Regardless of the cause of drowning, it can cause systemic hypoxia and can lead to cerebral edema. Inhalation of sewage into the respiratory tract can lead to pulmonary infections. The worsening of the condition can lead to complications such as acute respiratory distress syndrome, disseminated intravascular coagulation, and acute renal failure. Therefore, correct first aid in the event of drowning is crucial for saving the lives of drowning victims.
Self rescue
It is important for those who are not familiar with water or accidentally enter the water to actively engage in self rescue. Firstly, after falling into the water, do not panic and maintain a clear mind. The specific method is to take a supine position, with the head facing back and the mouth facing upwards, and try to expose the mouth and nose above the water surface as much as possible to allow for breathing. When breathing, exhale shallowly and inhale deeply, which can help the body float on the water surface for others to rescue. Never raise your hand or struggle desperately, as raising your hand can easily cause a person to sink.

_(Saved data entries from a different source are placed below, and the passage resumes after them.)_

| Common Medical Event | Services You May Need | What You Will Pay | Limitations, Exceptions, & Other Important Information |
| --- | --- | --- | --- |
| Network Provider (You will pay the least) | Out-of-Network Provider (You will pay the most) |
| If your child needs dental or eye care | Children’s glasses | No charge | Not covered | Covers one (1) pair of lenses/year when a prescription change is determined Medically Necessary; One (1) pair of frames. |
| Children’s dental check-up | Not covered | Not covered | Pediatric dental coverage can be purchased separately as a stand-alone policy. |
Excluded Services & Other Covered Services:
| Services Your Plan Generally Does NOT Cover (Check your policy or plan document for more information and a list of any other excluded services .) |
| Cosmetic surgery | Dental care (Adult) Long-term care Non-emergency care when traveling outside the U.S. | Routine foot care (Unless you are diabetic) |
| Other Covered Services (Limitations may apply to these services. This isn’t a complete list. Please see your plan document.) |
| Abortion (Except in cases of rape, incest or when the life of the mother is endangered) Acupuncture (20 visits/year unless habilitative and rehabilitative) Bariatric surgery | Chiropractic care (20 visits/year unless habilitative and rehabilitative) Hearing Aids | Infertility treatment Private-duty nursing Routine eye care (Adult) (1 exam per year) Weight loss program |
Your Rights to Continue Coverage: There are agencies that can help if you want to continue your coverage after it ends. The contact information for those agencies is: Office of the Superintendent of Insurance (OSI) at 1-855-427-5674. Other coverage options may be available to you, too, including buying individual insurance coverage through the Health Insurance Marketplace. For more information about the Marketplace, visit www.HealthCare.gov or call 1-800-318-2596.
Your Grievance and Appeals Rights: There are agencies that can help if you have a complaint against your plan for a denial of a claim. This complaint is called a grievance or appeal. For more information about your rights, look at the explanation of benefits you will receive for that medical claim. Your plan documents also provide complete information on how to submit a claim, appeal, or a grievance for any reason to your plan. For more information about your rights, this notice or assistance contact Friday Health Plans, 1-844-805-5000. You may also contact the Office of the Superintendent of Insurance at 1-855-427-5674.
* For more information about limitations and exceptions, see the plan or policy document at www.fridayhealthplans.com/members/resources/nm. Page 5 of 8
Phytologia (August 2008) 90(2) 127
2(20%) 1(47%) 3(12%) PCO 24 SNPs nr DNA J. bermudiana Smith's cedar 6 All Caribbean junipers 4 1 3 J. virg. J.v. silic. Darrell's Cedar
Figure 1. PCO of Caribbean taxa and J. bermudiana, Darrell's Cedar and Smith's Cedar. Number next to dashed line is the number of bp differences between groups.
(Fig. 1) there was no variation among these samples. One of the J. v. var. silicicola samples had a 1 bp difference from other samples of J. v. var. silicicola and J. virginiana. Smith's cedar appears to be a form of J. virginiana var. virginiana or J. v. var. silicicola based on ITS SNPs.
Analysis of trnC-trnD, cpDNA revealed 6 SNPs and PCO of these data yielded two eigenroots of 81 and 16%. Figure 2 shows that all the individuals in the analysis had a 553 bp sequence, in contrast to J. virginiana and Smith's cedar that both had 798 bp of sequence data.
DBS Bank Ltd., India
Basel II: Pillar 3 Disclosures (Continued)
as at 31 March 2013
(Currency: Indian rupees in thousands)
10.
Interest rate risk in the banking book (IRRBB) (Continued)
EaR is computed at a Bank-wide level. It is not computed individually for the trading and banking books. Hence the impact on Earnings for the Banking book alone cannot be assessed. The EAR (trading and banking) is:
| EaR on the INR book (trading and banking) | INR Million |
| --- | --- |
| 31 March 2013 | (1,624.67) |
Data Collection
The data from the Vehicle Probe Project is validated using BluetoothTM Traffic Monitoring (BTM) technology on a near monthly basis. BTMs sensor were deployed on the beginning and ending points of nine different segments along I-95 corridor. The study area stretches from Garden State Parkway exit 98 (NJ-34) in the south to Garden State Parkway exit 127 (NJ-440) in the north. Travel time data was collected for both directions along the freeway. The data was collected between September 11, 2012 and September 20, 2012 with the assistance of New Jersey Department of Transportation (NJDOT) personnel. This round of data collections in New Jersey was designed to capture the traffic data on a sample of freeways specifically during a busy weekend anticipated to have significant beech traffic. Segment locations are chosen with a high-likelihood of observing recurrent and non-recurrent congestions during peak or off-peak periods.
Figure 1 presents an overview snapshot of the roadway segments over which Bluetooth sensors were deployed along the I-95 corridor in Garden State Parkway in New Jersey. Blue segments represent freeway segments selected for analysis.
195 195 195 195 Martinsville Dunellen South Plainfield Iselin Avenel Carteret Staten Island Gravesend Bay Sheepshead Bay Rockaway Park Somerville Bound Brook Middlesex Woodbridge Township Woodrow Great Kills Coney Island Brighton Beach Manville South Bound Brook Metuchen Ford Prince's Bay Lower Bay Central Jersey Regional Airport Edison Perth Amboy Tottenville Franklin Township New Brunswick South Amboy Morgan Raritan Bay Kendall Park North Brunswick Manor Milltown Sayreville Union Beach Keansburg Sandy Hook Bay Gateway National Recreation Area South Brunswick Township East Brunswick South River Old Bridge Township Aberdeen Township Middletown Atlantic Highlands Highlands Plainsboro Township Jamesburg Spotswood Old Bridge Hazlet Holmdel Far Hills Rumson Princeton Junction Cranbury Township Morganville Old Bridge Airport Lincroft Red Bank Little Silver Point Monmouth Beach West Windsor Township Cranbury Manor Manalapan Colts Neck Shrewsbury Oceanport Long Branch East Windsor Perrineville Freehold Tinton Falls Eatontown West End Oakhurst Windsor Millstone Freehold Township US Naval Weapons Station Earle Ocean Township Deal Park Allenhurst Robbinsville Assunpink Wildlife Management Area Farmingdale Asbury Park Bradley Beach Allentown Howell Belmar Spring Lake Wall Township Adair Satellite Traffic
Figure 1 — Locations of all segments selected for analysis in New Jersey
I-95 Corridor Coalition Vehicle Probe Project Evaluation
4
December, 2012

Swimmers who experience drowning due to spasms (cramps) in the calf and gastrocnemius muscles should stay calm and call for help in a timely manner. At the same time, one should huddle their body together, float to the surface of the water, take a deep breath, then immerse their face in the water, and lift the spasmodic (cramping) lower limb’s big toe forward and upward with force, making the big toe stand up and continue to exert force until the severe pain disappears, and the spasms stop.
Mutual aid
Ambulants should remain calm, take off their outerwear as much as possible, especially their shoes and boots, and quickly swim to the vicinity of the drowning person. For exhausted drowning victims, rescuers can approach from the head; For a conscious drowning person, the rescuer should approach from behind, hold the drowning person’s head and neck with one hand from behind, and swim towards the shore with the other hand holding the drowning person’s arm. When rescuing, attention should be paid to preventing the drowning person from tightly hugging and getting entangled, which could cause danger for both parties. If caught, one should let go and sink, so that the drowning person’s hand can be released for further rescue.
Medical first aid
1. Remove mud, weeds, vomit, etc. from the mouth and nose, and open the airway. Subsequently, place the abdomen of the drowning person on the rescuer’s bent thigh, with the head down, and press the back to force the water from their respiratory tract and stomach to pour out, but do not delay recovery due to prolonged pouring time.
2. For those who have stopped breathing or heartbeat, rapid cardiopulmonary resuscitation should be performed, including mouth to mouth breathing and chest compressions. The amount of air blown during mouth to mouth breathing should be large (Editor’s note: For specific methods of cardiopulmonary resuscitation, please refer to the third issue of this journal in 2004, “Seizing the Key 4 Minutes of cardiopulmonary resuscitation”).
3. For freshwater drowning, 500ml of 3% physiological saline is intravenously administered; For seawater drowning, intravenous infusion of 500-1000 milliliters of 5% glucose or 500 milliliters of dextran. In addition, glucocorticoids can prevent and treat cerebral edema, pulmonary edema, acute respiratory distress syndrome, and alleviate hemolytic reactions.